O Hospital de Reabilitação de Anomalias Craniofaciais (Centrinho) da Universidade de São Paulo (USP) lançou ontem, oficialmente, a “Turma do Centrinho”, formada por personagens criados com o objetivo de disseminar, de forma lúdica, informações sobre deficiência para romper barreiras e discriminações contra as pessoas com anomalias craniofaciais. Os personagens Lilo, Tuca, Tato, Vô Zico, Rolinho e Tocha foram criados pelo designer Napoleon Fugisawa e ganharam forma pelas mãos da artesã Lúcia Helena de Assis Miassaca.
De acordo com Lúcia Helena, a confecção dos bonecos, em algodão e pano, foi um desafio muito grande. “O Centrinho me procurou mostrando um desenho para que eu tirasse do papel e foi um desafio, mas muito gratificante, porque a receptividade com as crianças foi muito boa, e isso vai servir como um instrumento a mais para trabalhar com as crianças”, disse.
Não foi a primeira vez que Lúcia Helena usou seu talento em prol de uma causa nobre. Segundo ela, há um ano a Associação dos Deficientes Auditivos, Pais, Amigos e Usuários de Implante Coclear (Adap) a procurou para confeccionar uma boneca que usasse aparelho auditivo. “Essa boneca saiu, com implante coclear, e foi um sucesso, com muitas vendas. Para as crianças, para o desenvolvimento da auto-estima delas, isso é muito importante”, salientou.

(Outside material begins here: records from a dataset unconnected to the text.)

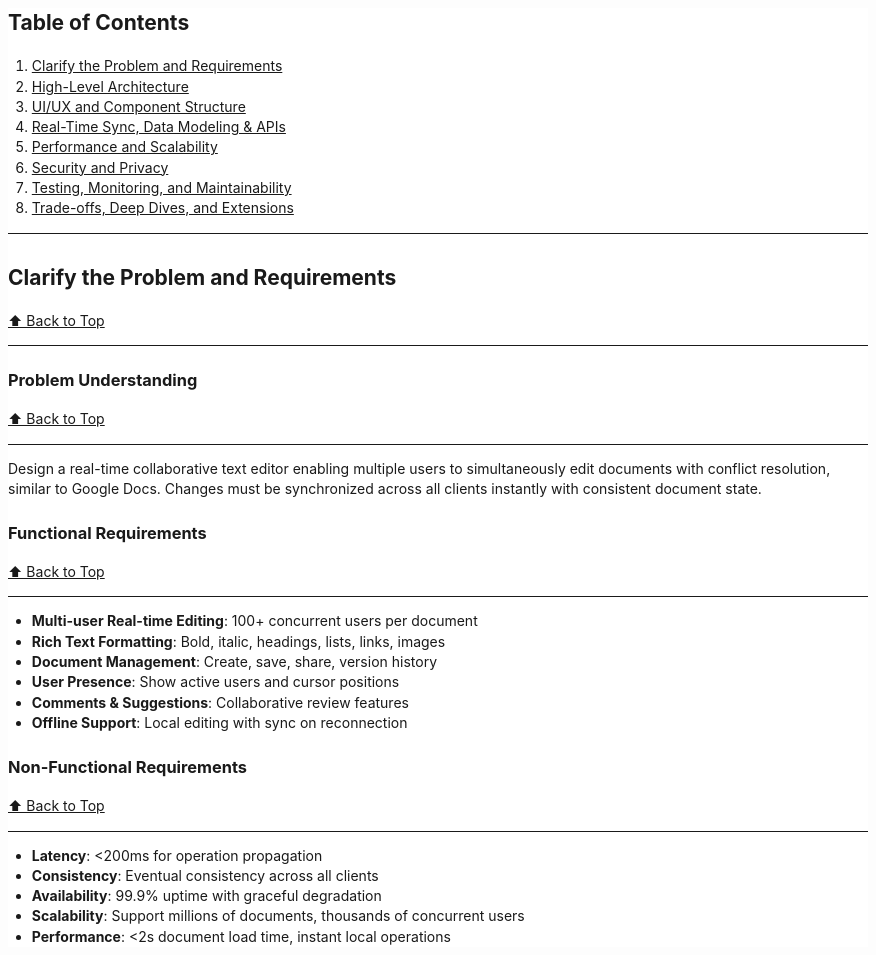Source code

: 
## Table of Contents
1. [Clarify the Problem and Requirements](#clarify-the-problem-and-requirements)
2. [High-Level Architecture](#high-level-architecture)
3. [UI/UX and Component Structure](#uiux-and-component-structure)
4. [Real-Time Sync, Data Modeling & APIs](#real-time-sync-data-modeling--apis)
5. [Performance and Scalability](#performance-and-scalability)
6. [Security and Privacy](#security-and-privacy)
7. [Testing, Monitoring, and Maintainability](#testing-monitoring-and-maintainability)
8. [Trade-offs, Deep Dives, and Extensions](#trade-offs-deep-dives-and-extensions)

---

## Clarify the Problem and Requirements

[⬆️ Back to Top](#--table-of-contents)

---


### Problem Understanding

[⬆️ Back to Top](#--table-of-contents)

---

Design a real-time collaborative text editor enabling multiple users to simultaneously edit documents with conflict resolution, similar to Google Docs. Changes must be synchronized across all clients instantly with consistent document state.

### Functional Requirements

[⬆️ Back to Top](#--table-of-contents)

---

- **Multi-user Real-time Editing**: 100+ concurrent users per document
- **Rich Text Formatting**: Bold, italic, headings, lists, links, images
- **Document Management**: Create, save, share, version history
- **User Presence**: Show active users and cursor positions
- **Comments & Suggestions**: Collaborative review features
- **Offline Support**: Local editing with sync on reconnection

### Non-Functional Requirements

[⬆️ Back to Top](#--table-of-contents)

---

- **Latency**: <200ms for operation propagation
- **Consistency**: Eventual consistency across all clients
- **Availability**: 99.9% uptime with graceful degradation
- **Scalability**: Support millions of documents, thousands of concurrent users
- **Performance**: <2s document load time, instant local operations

Para Maria Inês Gândara Graciano, diretora da Divisão de Apoio Hospitalar do Centrinho e da Rede Profis, a criação dos personagens foi um passo importante para divulgar e informar a população sobre as fissuras labiopalatais, a deficiência auditiva e outras deficiências, e também evitar a discriminação e preconceito em relação a esse tipo de anomalia.
Além dos bonecos, a Turma vai estampar camisetas, pôsteres, quadrinhos do jornal Em Foco e demais materiais informativos desenvolvidos pela equipe do Centrinho. Os produtos serão comercializados pelas entidades parceiras do hospital, como a Sociedade de Promoção Social do Fissurado Labiopalatal (Profis) e a Fundação para o Estudo e Tratamento das Deformidades Craniofaciais (Funcraf). Segundo Maria Inês, o que for arrecadado com a venda dos produtos será destinado às entidades, ao Centrinho e à Rede Profis, que congrega 40 associações no Brasil.
Congresso
Termina hoje o 8.o Encontro Nacional de Coordenadores e Associações de Pais e Portadores de Lesões Labiopalatais e/ou Deficientes Auditivos. O evento, que teve início ontem com o lançamento oficial da “Turma do Centrinho”, reuniu pacientes e membros de associações de 15 Estados brasileiros. Segundo a presidente do evento, Sonia Tebet Mesquita, as cinco regiões do Brasil estão representadas. “Esse encontro visa esse congraçamento entre as pessoas, o desenvolvimento do relacionamento entre os iguais, todos lutando pelo mesmo objetivo”, frisou.
O evento começou ontem com a palestra do pesquisador Chao Lung Wen, professor associado e chefe da disciplina de telemedicina da USP, considerado o “pai do Projeto Homem Virtual”. Wen falou aos presentes sobre o avanço tecnológico a serviço da saúde e reabilitação, com o foco na telemedicina e telessaúde.
De acordo com Sonia Tebet, o pensamento é habilitar cada vez mais profissionais através da telemedicina, para que os pacientes do Centrinho possam ter o acompanhamento especializado sem que haja a necessidade de se deslocarem de suas cidades de origem para Bauru. “O paciente do Centrinho não se trata apenas aqui, mas precisa do acompanhamento na cidade, e a gente quer que esse acompanhamento seja de qualidade”, disse, lembrando que o ideal é que o paciente retorne ao Centrinho apenas em ocasiões especiais, quando não houver outra opção, mas as terapias devem ser feitas nas próprias cidades dos atendidos pelo hospital.
Hoje, o destaque fica por conta da palestra “Fonoaudiologia - Preparando os pais e cuidadores para prevenção e tratamento dos distúrbios da fala na fissura labiopalatina”, com apresentação de manuais de orientação para terapia fonoaudiológica pelas pesquisadoras Olívia Mesquita Vieira de Souza, mestranda em fonoaudiologia pela FOB/USP, e Maria Inês Pegoraro-Krook, livre docente de fonoaudiologia na mesma instituição.